The report also said the effort to reduce fiscal deficit through austerity measures is weighing on growth.
"Worries about inflation and fiscal slippage have receded, but concerns about growth and the current account deficit (CAD) have worsened," the report said, adding the widening CAD has emerged as a key near-term risk.
Accordingly, growth will also come down as, "even with the benefit of a favourable base and some improvement in industrial activity, growth is likely to improve only slowly in the coming quarters. We recently lowered our FY13 GDP growth forecast to 5.2 per cent from 5.6 per cent estimated earlier, and the FY14 forecast to 6.2 per cent from 6.6," the report said.
Referring to the expenditure cut impacting the growth prospects of the economy, the report said as expenditure control remains the key for containing fiscal deficit in the absence of rise in revenues, recovery in growth is likely to be slow.
"Expenditure control will continue to be the key to deficit reduction in the near-term, as potential upside to government revenues remains limited.

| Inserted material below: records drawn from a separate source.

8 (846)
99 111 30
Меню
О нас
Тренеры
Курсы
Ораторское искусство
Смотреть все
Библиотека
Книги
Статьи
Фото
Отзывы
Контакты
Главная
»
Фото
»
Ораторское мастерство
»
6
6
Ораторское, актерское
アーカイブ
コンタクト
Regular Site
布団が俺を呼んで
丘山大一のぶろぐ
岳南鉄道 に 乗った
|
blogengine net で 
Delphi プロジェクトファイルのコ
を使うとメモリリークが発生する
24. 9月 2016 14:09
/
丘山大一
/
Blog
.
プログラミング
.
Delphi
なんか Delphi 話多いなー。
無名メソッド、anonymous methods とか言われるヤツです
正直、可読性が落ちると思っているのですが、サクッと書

Accordingly, while the Budget arithmetic seems broadly credible, the government's expenditure cut is raising the risks to growth," the report said.

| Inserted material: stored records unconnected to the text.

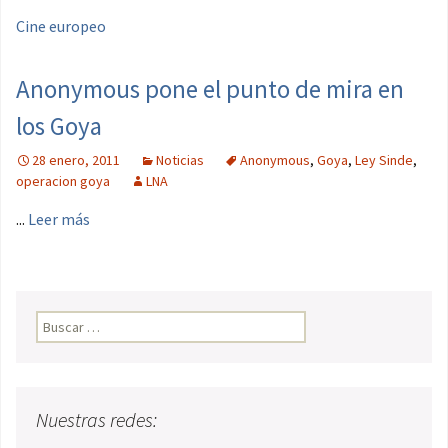
Cine europeo
Anonymous pone el punto de mira en
los Goya
28 enero, 2011
Noticias
Anonymous
,
Goya
,
Ley Sinde
,
operacion goya
LNA
...
Leer más
Buscar:
Nuestras redes:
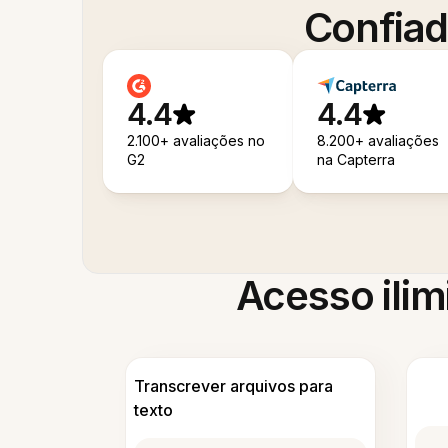
Confiad
4.4
4.4
2.100+ avaliações no
8.200+ avaliações
G2
na Capterra
Acesso ilim
Transcrever arquivos para
texto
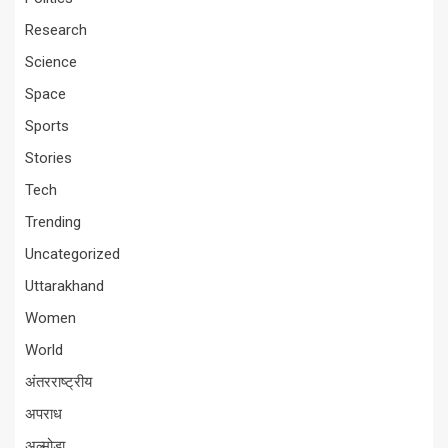
Research
Science
Space
Sports
Stories
Tech
Trending
Uncategorized
Uttarakhand
Women
World
अंतरराष्ट्रीय
अपराध
अल्मोड़ा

The government plans to reduce the fiscal deficit from 5.2 per cent in the current financial year to 4.8 per cent next fiscal.
The report also pointed out that despite government initiatives and likely monetary easing in the coming months, a turnaround in the capital expenditure cycle is likely to be only gradual as it will depend on government actions with regard to giving speedy approvals to various projects.